Now that you have mastered the fundamentals of atomic structure and the concept of isotopes, this question serves as a direct application of those building blocks. It is crucial to remember that an element's identity is defined by its atomic number (Z), which is the number of protons in the nucleus. Since Tritium is an isotope of Hydrogen, it must follow the rule that all Hydrogen atoms have exactly 1 proton. As explained in the LBL ABC Wallchart, the variation between isotopes lies solely in their mass number (A), which represents the total sum of protons and neutrons.

To arrive at the correct answer, follow the deductive logic of a seasoned aspirant: the '3' in Tritium (H-3) signifies its mass number. By applying the standard formula Mass Number (3) - Atomic Number (1) = Number of Neutrons, you quickly determine there are 2 neutrons. Therefore, the correct composition is 1 P and 2 N, making (B) the only logically sound choice. This step-by-step subtraction is a foolproof way to navigate nuclear chemistry questions in the Prelims.

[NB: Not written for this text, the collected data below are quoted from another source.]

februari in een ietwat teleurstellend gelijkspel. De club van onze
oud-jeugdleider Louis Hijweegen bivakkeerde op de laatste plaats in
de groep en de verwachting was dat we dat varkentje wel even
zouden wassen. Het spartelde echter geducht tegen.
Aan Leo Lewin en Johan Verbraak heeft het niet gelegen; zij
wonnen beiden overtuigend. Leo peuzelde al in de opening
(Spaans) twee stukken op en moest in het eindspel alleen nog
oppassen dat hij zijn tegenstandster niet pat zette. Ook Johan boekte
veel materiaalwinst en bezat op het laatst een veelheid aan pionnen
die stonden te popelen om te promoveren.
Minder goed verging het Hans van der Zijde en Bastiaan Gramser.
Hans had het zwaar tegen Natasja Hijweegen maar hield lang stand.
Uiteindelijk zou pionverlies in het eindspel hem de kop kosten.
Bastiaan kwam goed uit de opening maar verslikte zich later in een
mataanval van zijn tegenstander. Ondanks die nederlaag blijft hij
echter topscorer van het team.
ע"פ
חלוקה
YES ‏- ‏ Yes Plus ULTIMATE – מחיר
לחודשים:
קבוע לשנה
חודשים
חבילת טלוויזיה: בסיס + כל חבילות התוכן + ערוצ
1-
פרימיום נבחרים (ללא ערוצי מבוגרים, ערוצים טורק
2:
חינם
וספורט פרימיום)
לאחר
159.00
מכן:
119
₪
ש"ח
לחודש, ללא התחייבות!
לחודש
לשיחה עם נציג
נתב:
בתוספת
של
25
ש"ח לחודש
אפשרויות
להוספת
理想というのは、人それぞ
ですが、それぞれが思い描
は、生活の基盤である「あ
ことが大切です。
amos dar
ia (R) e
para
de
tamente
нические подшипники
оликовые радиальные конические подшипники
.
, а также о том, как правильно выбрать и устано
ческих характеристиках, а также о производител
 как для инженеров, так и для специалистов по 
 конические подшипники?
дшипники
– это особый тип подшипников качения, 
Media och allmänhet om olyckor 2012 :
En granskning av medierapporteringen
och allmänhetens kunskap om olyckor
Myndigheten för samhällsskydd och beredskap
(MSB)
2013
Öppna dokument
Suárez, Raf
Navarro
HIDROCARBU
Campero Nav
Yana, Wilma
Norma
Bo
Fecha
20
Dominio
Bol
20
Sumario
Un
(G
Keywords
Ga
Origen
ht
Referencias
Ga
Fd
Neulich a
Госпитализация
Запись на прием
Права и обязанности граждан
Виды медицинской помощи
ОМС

UPSC designed the other options to mirror the different isotopes of Hydrogen, which is a common trap for the unprepared. Option (A) refers to Protium (the most common form of Hydrogen with 0 neutrons), while Option (D) is a classic distractor meant to confuse Tritium with Helium-3. By keeping the sequence of Protium (1,0), Deuterium (1,1), and Tritium (1,2) clear in your mind, you can easily filter out these distractors and identify the specific configuration required by the question.